O deserto do amor, de François Mauriac

In: Literatura

16 abr 2012

Tendo lido tudo o que havia de Thomas Mann na Biblioteca Municipal, passo à leitura de “O Deserto do Amor” de François Mauriac. Rafael Carneiro Rocha, do blog Memória e Identidade  me dá a chave de leitura. Vamos:

Início do século XX, interior da França. O doutor Courrèges e seu filho adolescente Raymond se apaixonam pela mesma mulher de reputação contestada, Maria Cross. São igualmente rejeitados.

No romance O deserto do amor, de François Mauriac (1885-1970), a incomunicabilidade entre as gerações não apenas impede a transmissão de dolorosos legados, como parece favorecê-los. Pai e filho não se falam, mas se assemelham, porque são feitos da mesma carne sem sentido.

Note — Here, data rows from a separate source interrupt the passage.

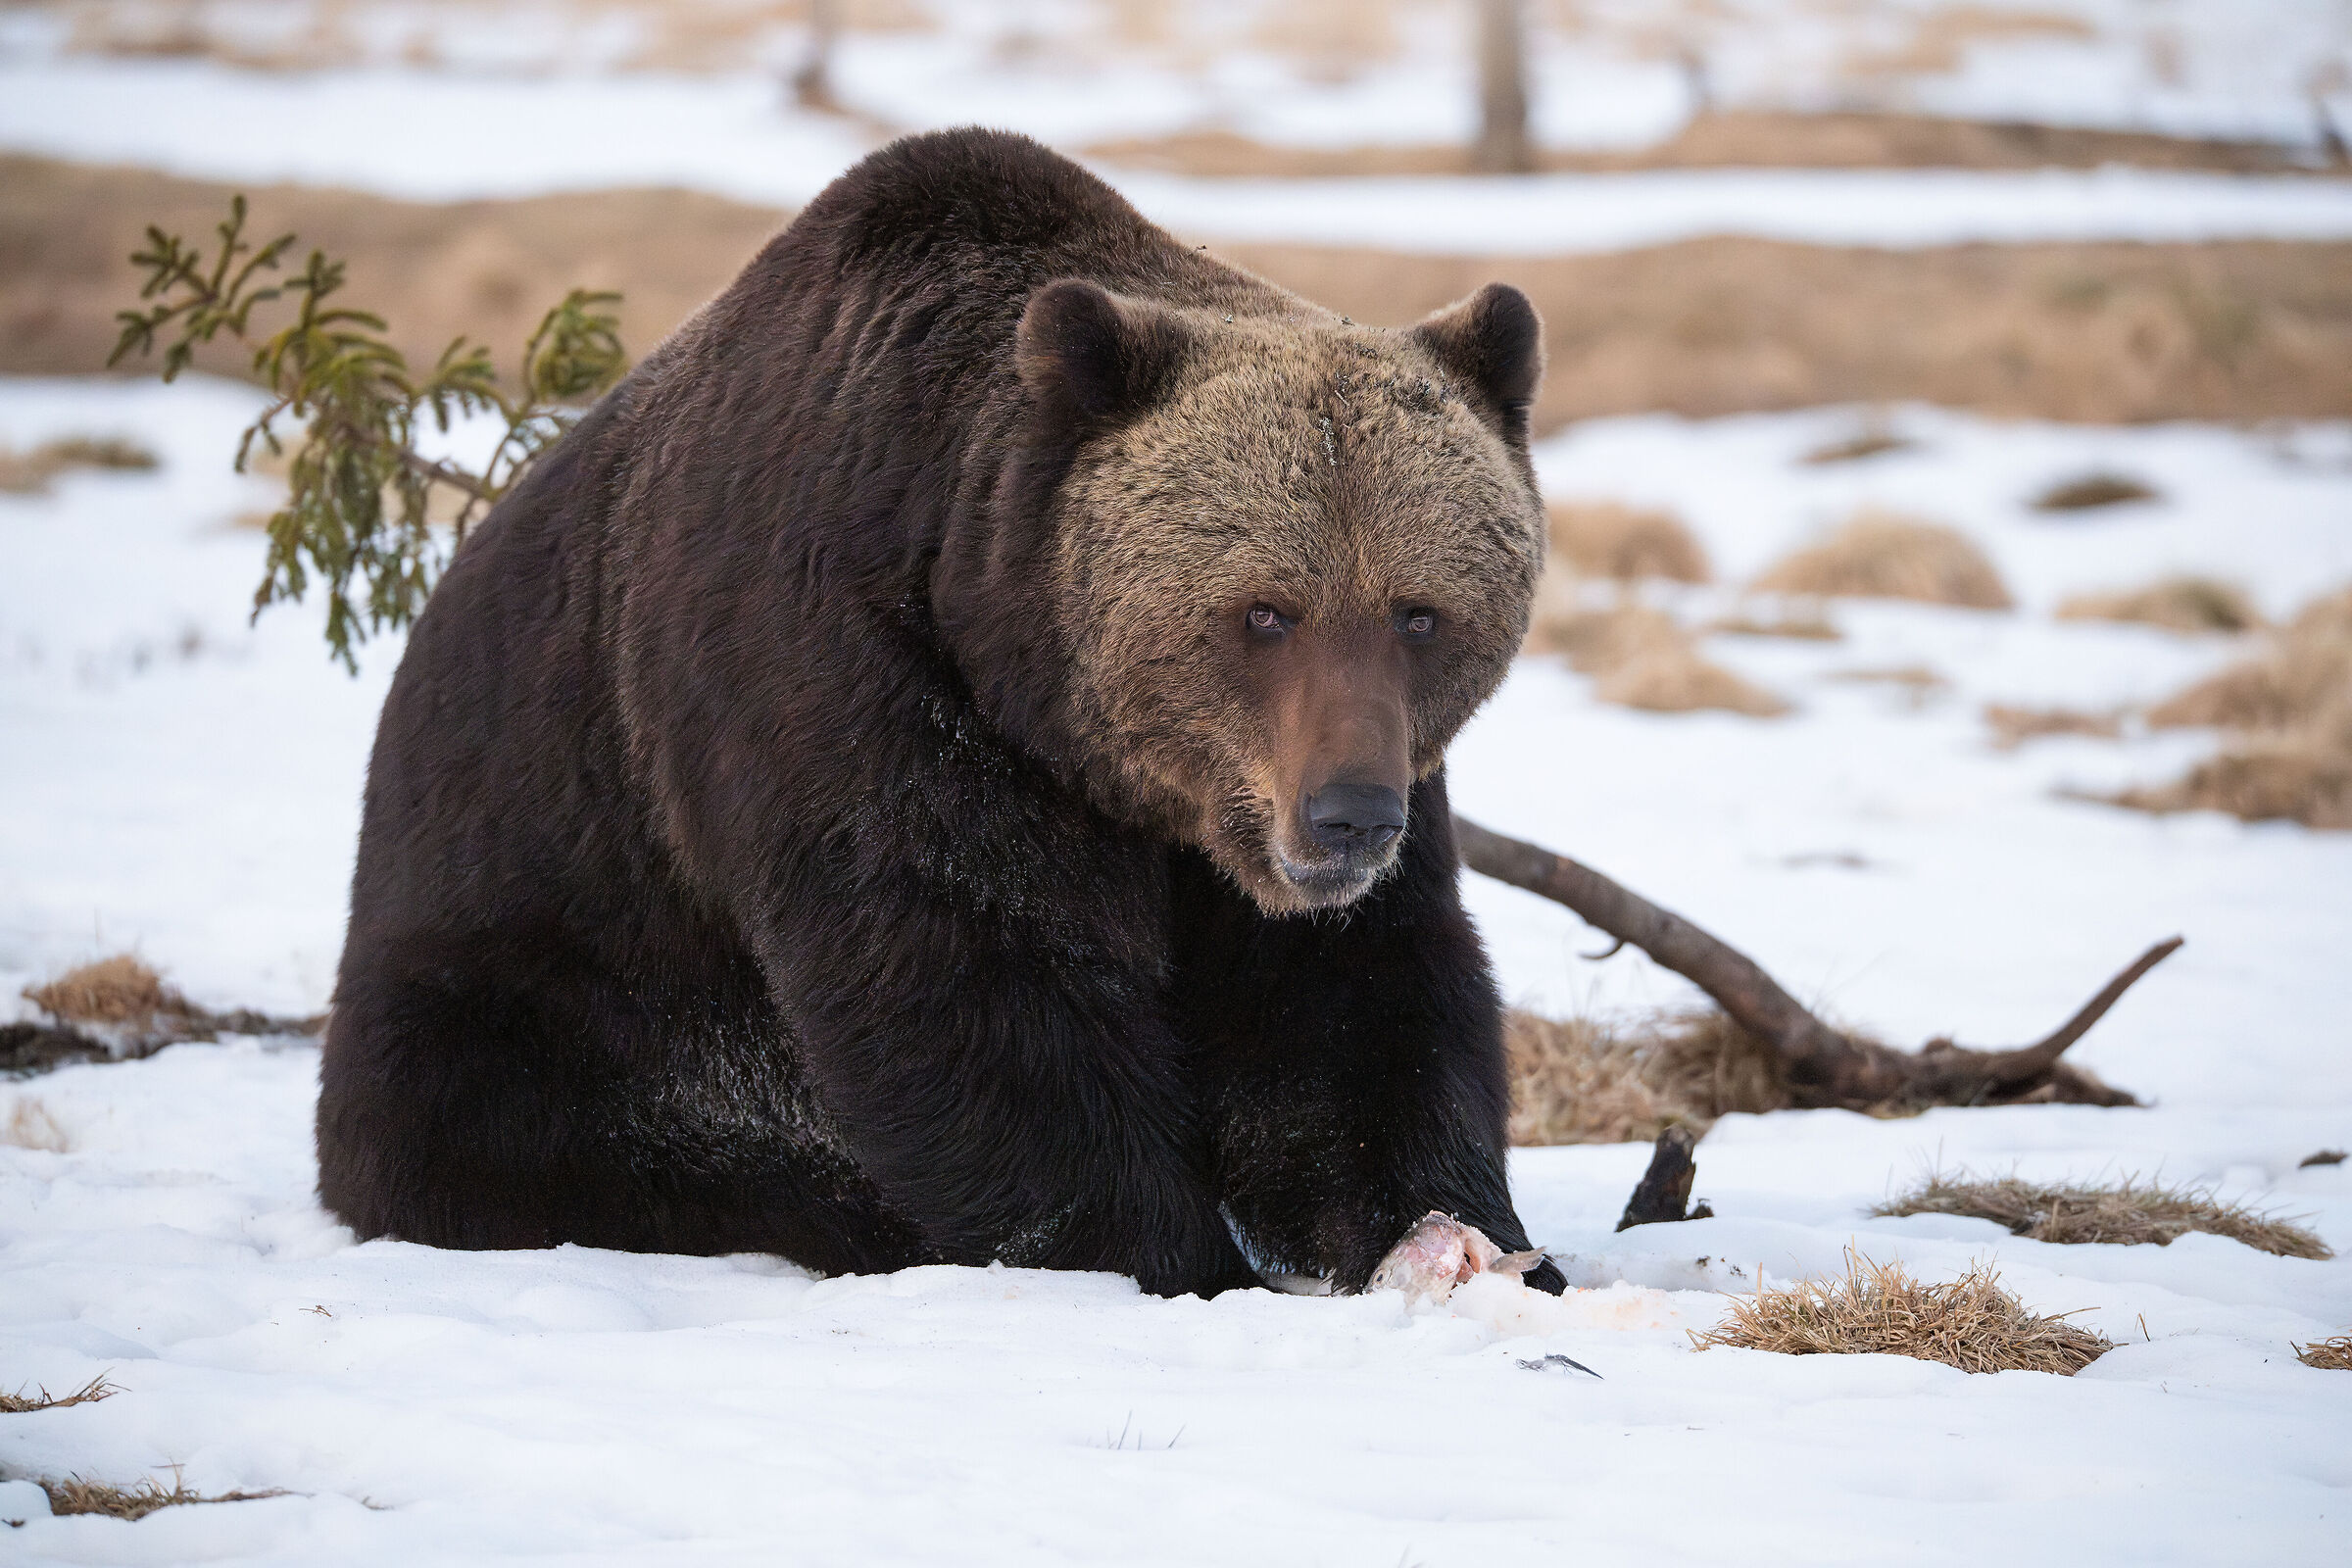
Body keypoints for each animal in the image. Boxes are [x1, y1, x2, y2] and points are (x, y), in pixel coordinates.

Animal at [315, 127, 1565, 1300]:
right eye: (1264, 611)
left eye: (1419, 613)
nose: (1349, 815)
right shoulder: (847, 678)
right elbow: (965, 977)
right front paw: (1169, 1254)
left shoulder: (1280, 824)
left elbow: (1349, 1006)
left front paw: (1466, 1238)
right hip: (548, 939)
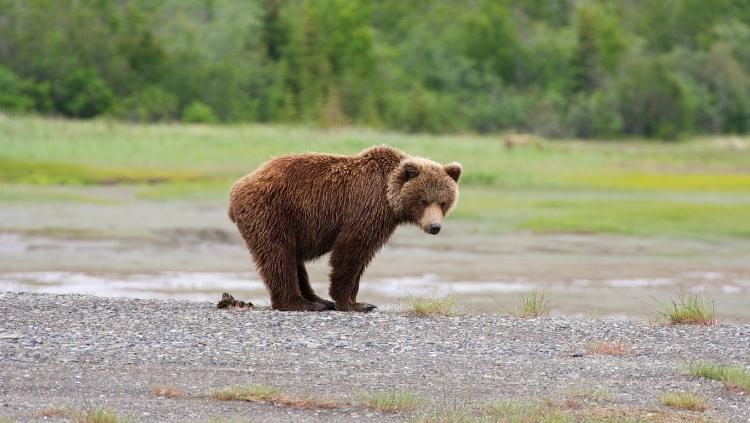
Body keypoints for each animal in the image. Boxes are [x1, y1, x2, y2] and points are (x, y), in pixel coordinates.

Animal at [228, 145, 461, 312]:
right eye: (423, 201)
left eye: (443, 202)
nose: (434, 226)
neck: (388, 197)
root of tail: (237, 188)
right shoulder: (366, 208)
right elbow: (350, 250)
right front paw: (351, 303)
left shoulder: (381, 221)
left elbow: (363, 256)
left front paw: (360, 301)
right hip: (273, 212)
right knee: (278, 255)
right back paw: (300, 303)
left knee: (292, 258)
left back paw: (317, 299)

Raymond atravessou o Sena deserto, olhou o relógio da estação: seu pai já devia estar no trem. O moço desceu a plataforma de embarque, seguiu ao longo do comboio, não precisou procurar muito: atrás de uma vidraça se destacava o rosto morto; as pálpebras estavam fechadas, as mãos juntas sobre um jornal aberto, a cabeça um pouco derrubada para trás, a boca entreaberta. Raymond tocou com o dedo o vidro: o cadáver abriu os olhos, reconheceu quem batera, sorriu e tropeçando, adiantou-se ao seu encontro pelo corredor. Mas toda a sua felicidade se envenenou ante o receio pueril de que o trem partisse (…) *

Mauriac insiste nas metáforas mórbidas e desérticas. Seus personagens padecem dos mesmos sintomas que a filosofia e a arte do século XX se debruçavam. Mauriac, Kafka, Camus, Sartre. Todos eles carregam o legado de uma época que tenta, quase sempre em vão, se comunicar.

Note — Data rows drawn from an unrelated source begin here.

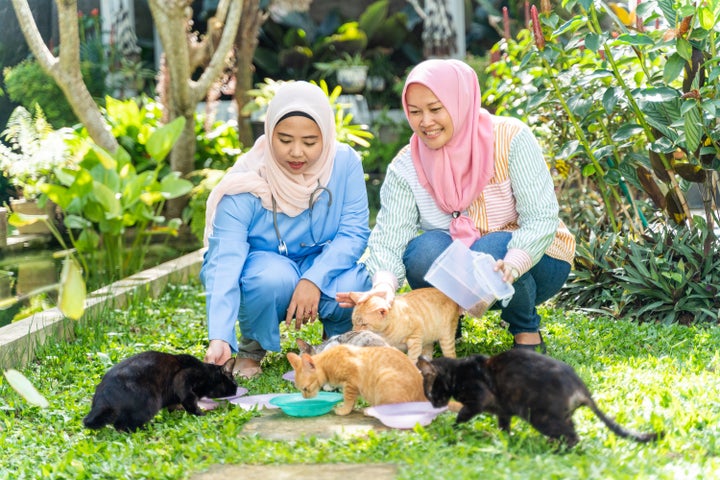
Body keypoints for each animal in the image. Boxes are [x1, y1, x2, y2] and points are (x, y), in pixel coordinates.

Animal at [83, 350, 236, 434]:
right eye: (234, 384)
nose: (236, 391)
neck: (206, 373)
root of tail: (102, 396)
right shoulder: (182, 378)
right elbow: (190, 400)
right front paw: (201, 414)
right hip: (151, 401)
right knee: (123, 425)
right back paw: (147, 428)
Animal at [284, 344, 424, 414]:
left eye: (305, 389)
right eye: (299, 389)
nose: (305, 398)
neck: (328, 363)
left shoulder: (351, 382)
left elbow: (348, 398)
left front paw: (344, 410)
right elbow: (353, 400)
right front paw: (350, 409)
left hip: (385, 378)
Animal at [416, 348, 664, 446]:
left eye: (429, 392)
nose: (433, 404)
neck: (457, 373)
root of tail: (580, 386)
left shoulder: (479, 399)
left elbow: (462, 414)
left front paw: (452, 429)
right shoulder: (504, 411)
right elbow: (504, 426)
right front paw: (505, 440)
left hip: (540, 417)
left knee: (573, 437)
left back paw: (556, 449)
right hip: (558, 416)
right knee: (570, 430)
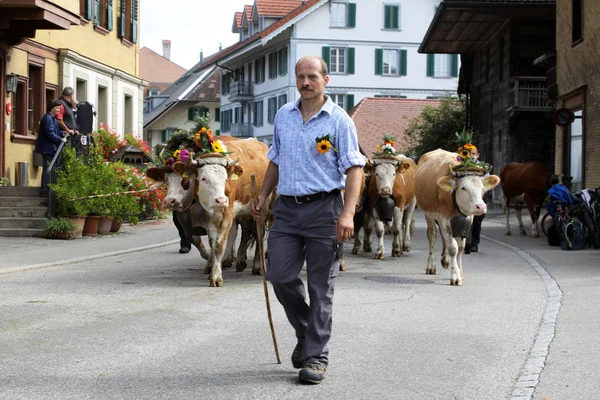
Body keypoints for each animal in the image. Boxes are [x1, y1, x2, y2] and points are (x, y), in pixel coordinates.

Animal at [172, 138, 268, 288]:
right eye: (203, 178)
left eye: (225, 179)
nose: (221, 200)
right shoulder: (210, 219)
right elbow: (213, 244)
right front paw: (213, 270)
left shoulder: (228, 213)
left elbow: (219, 245)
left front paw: (216, 277)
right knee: (246, 231)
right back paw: (240, 261)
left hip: (263, 208)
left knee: (260, 234)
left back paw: (258, 266)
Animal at [414, 149, 500, 284]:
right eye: (463, 188)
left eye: (482, 188)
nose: (481, 206)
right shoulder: (444, 218)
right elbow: (453, 248)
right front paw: (455, 276)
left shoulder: (468, 219)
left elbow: (460, 247)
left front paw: (460, 271)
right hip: (429, 214)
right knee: (432, 235)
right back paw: (431, 266)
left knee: (443, 236)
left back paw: (446, 261)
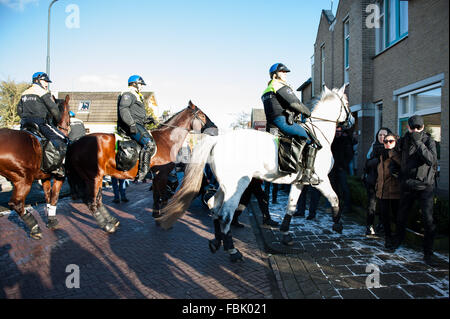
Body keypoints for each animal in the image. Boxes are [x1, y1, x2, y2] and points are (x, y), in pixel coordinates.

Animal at [0, 95, 71, 240]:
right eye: (69, 113)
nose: (69, 127)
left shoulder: (44, 177)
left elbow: (48, 196)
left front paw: (49, 218)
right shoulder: (59, 177)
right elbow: (54, 197)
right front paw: (52, 220)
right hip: (23, 180)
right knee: (16, 204)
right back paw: (35, 228)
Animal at [66, 101, 210, 234]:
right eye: (202, 115)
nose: (214, 127)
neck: (167, 139)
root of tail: (75, 144)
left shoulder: (156, 176)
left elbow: (156, 196)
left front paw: (156, 215)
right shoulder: (162, 175)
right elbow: (163, 197)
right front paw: (163, 219)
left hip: (94, 178)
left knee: (97, 200)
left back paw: (111, 221)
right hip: (94, 178)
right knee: (92, 203)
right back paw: (107, 226)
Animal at [156, 85, 354, 262]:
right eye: (346, 101)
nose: (351, 121)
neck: (319, 136)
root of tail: (218, 140)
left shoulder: (299, 183)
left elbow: (291, 207)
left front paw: (285, 234)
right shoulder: (321, 180)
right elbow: (335, 198)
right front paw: (338, 224)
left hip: (225, 186)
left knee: (213, 205)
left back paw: (216, 242)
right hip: (237, 187)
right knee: (226, 214)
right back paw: (233, 251)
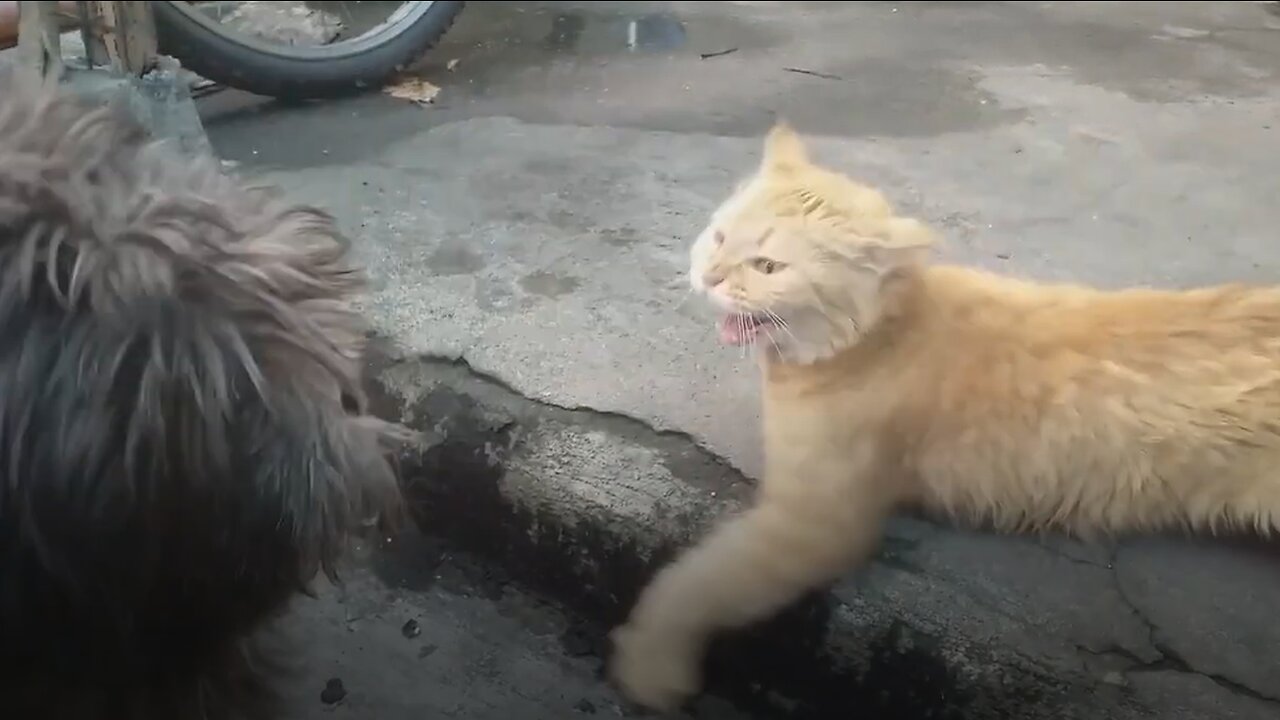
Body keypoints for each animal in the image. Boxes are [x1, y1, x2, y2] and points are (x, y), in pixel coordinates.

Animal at [604, 121, 1280, 707]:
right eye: (719, 238)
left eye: (768, 267)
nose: (708, 275)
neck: (876, 334)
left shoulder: (815, 524)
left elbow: (693, 581)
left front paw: (652, 662)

Porém, Mauriac reconhece a felicidade que se envenenou diante de receios pueris.

Mas toda a sua felicidade se envenenou ante o receio pueril de que o trem partisse sem que Raymond tivesse tempo para descer:

- Agora que já o vi, que sei que você quis me rever, vá embora, meu querido: estão fechando as portas.

Em vão o filho lhe garantiu que ainda restavam cinco minutos, e que, além do mais, o trem pararia na estação de Austerlitz; o velho só se acalmou quando viu Raymond novamente na plataforma; então, baixando o vidro, envolveu-o num olhar cheio de amor.

Raymond indagava se nada faltava ao viajante; quereria outro jornal, um livro? Marcara lugar no carro-restaurante? O doutor respondia:

- Sim, sim… – e devorava com os olhos aquele rapaz, aquele homem tão diferente dele, tão parecido com ele – essa parte do seu ser que lhe sobreviveria algum tempo e que ele não deveria rever nunca mais. *

O velho que se encontrava morto passa a ter olhos devoradores, amorosos. Estar diante de si, no filho que se reflete a partir do vidro do trem, faz o homem cônscio da fugacidade de toda a experiência e de todos os legados. Porém, ainda que o mundo seja uma vastidão de coisas que dão para o vazio, o romance de Mauriac sugere que quanto maior o deserto, maior a possibilidade de preenchê-lo de amor.

* Trechos de O deserto do amor, traduzido por Rachel de Queiroz.